Direi che purtroppo sono stati giorni decisivi, che potrebbero segnare una svolta e non solo per l’Ucraina, ma – forse – per tutta l’Europa, dove la guerra è tornata in maniera ancora più grave e pericolosa che non con la tragedia civile jugoslava. Dico “forse” perché, contrariamente a quello che non cessano di ripetere molti – anzi troppi – osservatori più o meno esperti, o più o meno improvvisati, non sono convinto che il trentennio di pace che ha fatto seguito all’implosione dell’impero sovietico sia veramente terminato. Non sono convinto, e mi rifiuto di accettare che, fatalmente, ci aspettino decenni di nuova guerra fredda, di enormi spese per gli armamenti, di rinvio di ogni altro obiettivo politico per dare priorità ad una permanente vigilia in armi.

Dall’andamento del conflitto dipenderanno conseguenze politiche a livello internazionale?

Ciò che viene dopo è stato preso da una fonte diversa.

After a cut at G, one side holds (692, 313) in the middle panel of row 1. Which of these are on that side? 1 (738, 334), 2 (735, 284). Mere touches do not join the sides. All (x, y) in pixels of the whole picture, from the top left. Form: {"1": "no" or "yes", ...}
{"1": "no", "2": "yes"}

Certamente. Su questa guerra, infatti, si sa pochissimo in Occidente. Come se ci fosse una sorta di black out. Eppure i collegamenti telefonici anche privati sembrano funzionare. Peraltro, non c’è traccia di quell’attacco informatico che avrebbe dovuto bloccare tutti gli apparati elettronici dell’Ucraina. E poi, i droni americani che partono, tra l’altro, dalla Sicilia, vedono e filmano tutto. Quello che appare certo è che i Russi, nel primo giorno di guerra, hanno voluto mettere fuori gioco i principali aeroporti del Paese, ottenendo così il controllo dello spazio aereo. Oltre, naturalmente, a fornire sostegno militare, nel Donbass alle due piccole “repubbliche” dichiararsi indipendenti e che, lungo la cosiddetta “linea di contatto”, si scontrano in maniera pare assai dura con le milizie ucraine di estrema destra che, nelle ultime settimane, hanno ricevuto da alcuni paesi NATO – ma non dalla Germania – armamenti molto più efficaci di quelli di cui finora disponevano.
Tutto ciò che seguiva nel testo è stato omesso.